American woman from New York City (born 1976)

Diane Passage is an American woman from New York City who has been described as a "socialite". Her former husband met her when she worked as an exotic dancer at Scores, one of the New York City strip clubs profiled in the movie Hustlers.

Passage was born in Detroit, and moved to New York when she was 17 years old. Exotic dancing was just one of her jobs. At the time she met her second husband Kenneth I. Starr, a Wall Street hedge fund manager, her day job was at an ad agency. Passage quit dancing after marrying Starr, in 2007, and three years later Starr's investors learned he had been running a ponzi scheme.
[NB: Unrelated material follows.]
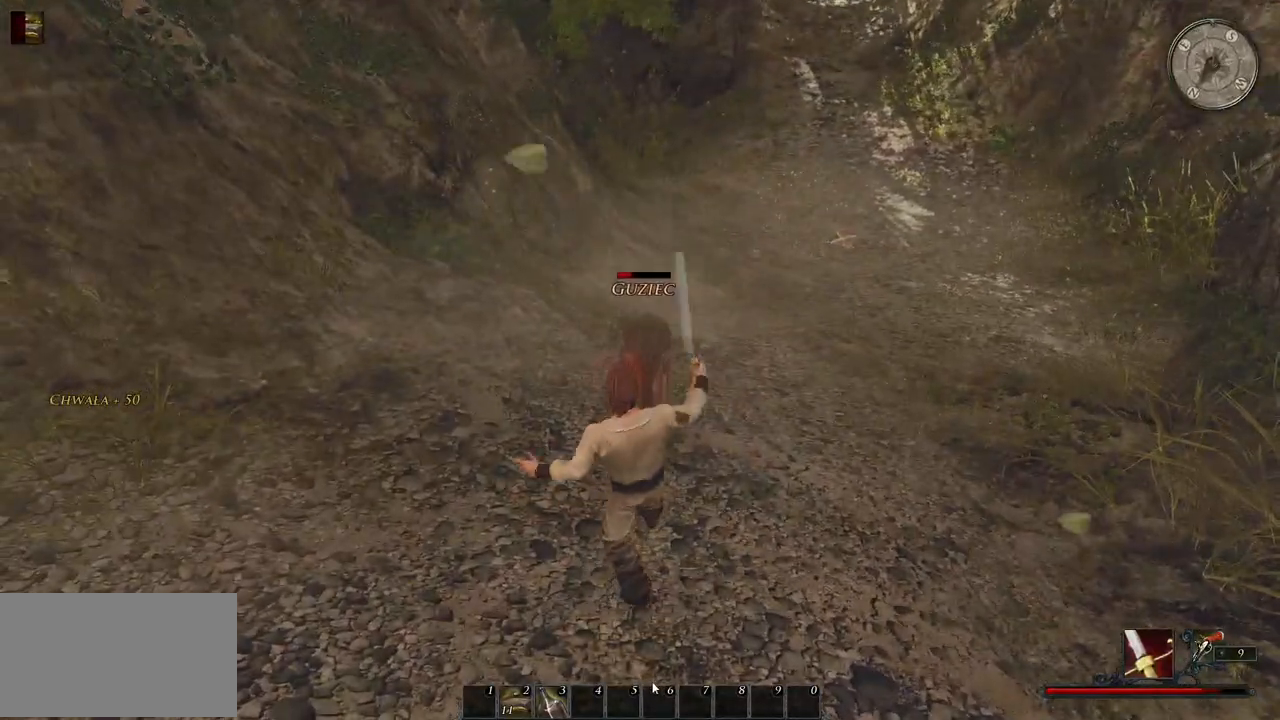
{"keys": [], "mouse": [], "events": [[320, "d", "down"], [440, "d", "up"]]}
When her judge pronounced her husband's guilty verdict she proclaimed that “He seemed to have lost his moral compass, partly as a result of infatuation with his young fourth wife.”

After she separated from Starr, Passage was cast in a reality TV show that would have been called Wall Street Wives. The series did not end up being produced.

After her husband's arrest she says she befriended her neighbor, Catherine Hopper, the fiancée of the son of another ponzi schemer, Bernie Madoff.

In 2011 Passage started writing a dating advice column that Gawker mocked for its cynicism.

Passage is a proponent of pole dancing. She has organized charity events focussed around pole dancing and worked to get it recognized as a sport, even suggesting it had a place at the Olympic Games.